Problem details:
Would you reproduce exactly the lines below from the one holding "photomicrograph of caudate" through the one holding "photomicrograph of lung", inclusive, and no others?

[Stored data]
_____

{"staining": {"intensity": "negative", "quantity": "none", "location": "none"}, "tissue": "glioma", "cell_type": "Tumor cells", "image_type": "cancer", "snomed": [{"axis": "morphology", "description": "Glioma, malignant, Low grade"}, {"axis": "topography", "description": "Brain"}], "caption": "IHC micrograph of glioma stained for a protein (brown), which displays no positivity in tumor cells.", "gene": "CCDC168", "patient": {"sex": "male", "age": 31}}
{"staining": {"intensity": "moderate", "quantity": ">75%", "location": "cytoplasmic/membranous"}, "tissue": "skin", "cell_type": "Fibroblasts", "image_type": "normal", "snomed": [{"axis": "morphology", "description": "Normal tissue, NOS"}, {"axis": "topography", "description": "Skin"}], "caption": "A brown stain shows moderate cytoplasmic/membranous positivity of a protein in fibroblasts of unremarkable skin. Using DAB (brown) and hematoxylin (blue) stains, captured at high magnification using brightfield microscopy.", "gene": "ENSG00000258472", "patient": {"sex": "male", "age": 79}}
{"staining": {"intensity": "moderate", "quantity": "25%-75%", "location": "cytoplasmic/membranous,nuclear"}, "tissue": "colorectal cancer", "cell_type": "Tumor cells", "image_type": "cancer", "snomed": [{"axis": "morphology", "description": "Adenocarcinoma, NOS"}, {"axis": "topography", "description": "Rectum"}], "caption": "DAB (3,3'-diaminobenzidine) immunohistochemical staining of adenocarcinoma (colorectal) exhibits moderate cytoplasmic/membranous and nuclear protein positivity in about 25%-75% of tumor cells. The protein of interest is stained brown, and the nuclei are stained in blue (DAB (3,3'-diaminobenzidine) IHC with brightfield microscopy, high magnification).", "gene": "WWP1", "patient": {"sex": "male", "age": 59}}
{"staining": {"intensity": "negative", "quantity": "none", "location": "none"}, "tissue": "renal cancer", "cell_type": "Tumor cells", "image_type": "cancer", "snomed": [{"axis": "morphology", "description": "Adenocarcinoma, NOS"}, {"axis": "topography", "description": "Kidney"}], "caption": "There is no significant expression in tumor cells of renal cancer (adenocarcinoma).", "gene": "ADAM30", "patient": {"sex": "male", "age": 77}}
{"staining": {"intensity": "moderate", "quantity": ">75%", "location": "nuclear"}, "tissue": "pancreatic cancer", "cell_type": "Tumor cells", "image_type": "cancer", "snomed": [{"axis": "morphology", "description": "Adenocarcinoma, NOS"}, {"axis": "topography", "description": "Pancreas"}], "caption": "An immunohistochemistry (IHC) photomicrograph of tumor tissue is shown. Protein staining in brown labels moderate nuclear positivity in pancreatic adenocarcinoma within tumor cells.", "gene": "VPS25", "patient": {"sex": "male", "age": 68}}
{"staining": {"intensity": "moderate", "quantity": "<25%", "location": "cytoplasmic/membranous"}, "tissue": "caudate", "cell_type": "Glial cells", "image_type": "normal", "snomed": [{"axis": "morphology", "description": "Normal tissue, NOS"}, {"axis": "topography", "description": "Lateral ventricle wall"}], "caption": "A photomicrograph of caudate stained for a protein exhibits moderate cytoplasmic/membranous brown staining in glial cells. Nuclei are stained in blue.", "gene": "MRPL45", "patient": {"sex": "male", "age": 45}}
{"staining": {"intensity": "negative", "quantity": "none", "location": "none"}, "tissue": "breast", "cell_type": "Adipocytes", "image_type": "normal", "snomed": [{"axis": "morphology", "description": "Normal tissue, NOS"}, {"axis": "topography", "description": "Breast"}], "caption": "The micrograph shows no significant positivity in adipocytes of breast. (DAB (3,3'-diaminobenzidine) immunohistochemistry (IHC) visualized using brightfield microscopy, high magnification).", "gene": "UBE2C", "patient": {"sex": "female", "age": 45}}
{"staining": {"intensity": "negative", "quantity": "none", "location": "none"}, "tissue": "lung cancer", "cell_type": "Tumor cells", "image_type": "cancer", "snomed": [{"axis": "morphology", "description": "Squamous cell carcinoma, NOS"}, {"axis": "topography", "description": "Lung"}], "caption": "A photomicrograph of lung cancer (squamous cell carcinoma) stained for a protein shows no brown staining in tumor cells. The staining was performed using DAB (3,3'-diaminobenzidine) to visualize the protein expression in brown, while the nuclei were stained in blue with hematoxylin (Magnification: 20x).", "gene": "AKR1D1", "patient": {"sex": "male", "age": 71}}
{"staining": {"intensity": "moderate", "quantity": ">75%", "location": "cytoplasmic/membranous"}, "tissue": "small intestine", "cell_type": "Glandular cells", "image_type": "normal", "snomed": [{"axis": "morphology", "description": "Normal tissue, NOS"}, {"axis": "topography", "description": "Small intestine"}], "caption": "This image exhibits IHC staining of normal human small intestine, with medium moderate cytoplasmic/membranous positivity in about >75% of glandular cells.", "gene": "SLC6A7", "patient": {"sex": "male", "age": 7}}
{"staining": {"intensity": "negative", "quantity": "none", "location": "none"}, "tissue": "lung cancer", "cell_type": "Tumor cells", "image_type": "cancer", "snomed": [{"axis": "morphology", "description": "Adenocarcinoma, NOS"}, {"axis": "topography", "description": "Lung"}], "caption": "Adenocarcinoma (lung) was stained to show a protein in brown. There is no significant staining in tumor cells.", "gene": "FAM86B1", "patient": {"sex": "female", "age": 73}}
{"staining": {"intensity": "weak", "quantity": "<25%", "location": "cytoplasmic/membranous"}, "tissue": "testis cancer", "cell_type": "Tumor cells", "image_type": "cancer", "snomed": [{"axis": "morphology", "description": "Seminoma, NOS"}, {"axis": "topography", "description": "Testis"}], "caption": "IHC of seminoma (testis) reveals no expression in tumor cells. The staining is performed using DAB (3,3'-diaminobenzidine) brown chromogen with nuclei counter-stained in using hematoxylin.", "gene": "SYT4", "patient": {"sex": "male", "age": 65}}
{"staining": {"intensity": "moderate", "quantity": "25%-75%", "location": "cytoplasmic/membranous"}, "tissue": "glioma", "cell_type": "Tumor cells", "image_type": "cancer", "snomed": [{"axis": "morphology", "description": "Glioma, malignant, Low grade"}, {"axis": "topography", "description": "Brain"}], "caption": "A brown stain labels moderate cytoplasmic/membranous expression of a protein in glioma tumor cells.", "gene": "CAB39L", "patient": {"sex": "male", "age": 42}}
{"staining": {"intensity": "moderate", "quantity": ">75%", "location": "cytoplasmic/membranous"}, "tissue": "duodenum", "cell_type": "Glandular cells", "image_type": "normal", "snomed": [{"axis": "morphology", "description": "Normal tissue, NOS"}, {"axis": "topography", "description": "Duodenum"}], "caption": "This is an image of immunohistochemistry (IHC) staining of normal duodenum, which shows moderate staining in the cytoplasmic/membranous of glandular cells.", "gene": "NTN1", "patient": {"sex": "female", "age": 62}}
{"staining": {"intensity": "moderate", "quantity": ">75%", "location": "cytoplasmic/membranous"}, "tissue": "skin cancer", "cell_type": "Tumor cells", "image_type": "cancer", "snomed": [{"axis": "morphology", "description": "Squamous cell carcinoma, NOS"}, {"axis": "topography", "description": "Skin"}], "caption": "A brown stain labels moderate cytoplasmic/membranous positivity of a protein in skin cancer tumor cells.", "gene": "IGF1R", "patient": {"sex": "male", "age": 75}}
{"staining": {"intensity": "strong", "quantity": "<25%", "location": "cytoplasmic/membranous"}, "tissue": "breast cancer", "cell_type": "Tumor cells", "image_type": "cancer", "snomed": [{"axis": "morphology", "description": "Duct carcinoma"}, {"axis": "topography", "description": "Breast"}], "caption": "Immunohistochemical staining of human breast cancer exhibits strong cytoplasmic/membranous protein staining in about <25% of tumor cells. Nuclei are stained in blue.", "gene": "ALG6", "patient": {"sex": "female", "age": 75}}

_____

Exercise result:
{"staining": {"intensity": "moderate", "quantity": "<25%", "location": "cytoplasmic/membranous"}, "tissue": "caudate", "cell_type": "Glial cells", "image_type": "normal", "snomed": [{"axis": "morphology", "description": "Normal tissue, NOS"}, {"axis": "topography", "description": "Lateral ventricle wall"}], "caption": "A photomicrograph of caudate stained for a protein exhibits moderate cytoplasmic/membranous brown staining in glial cells. Nuclei are stained in blue.", "gene": "MRPL45", "patient": {"sex": "male", "age": 45}}
{"staining": {"intensity": "negative", "quantity": "none", "location": "none"}, "tissue": "breast", "cell_type": "Adipocytes", "image_type": "normal", "snomed": [{"axis": "morphology", "description": "Normal tissue, NOS"}, {"axis": "topography", "description": "Breast"}], "caption": "The micrograph shows no significant positivity in adipocytes of breast. (DAB (3,3'-diaminobenzidine) immunohistochemistry (IHC) visualized using brightfield microscopy, high magnification).", "gene": "UBE2C", "patient": {"sex": "female", "age": 45}}
{"staining": {"intensity": "negative", "quantity": "none", "location": "none"}, "tissue": "lung cancer", "cell_type": "Tumor cells", "image_type": "cancer", "snomed": [{"axis": "morphology", "description": "Squamous cell carcinoma, NOS"}, {"axis": "topography", "description": "Lung"}], "caption": "A photomicrograph of lung cancer (squamous cell carcinoma) stained for a protein shows no brown staining in tumor cells. The staining was performed using DAB (3,3'-diaminobenzidine) to visualize the protein expression in brown, while the nuclei were stained in blue with hematoxylin (Magnification: 20x).", "gene": "AKR1D1", "patient": {"sex": "male", "age": 71}}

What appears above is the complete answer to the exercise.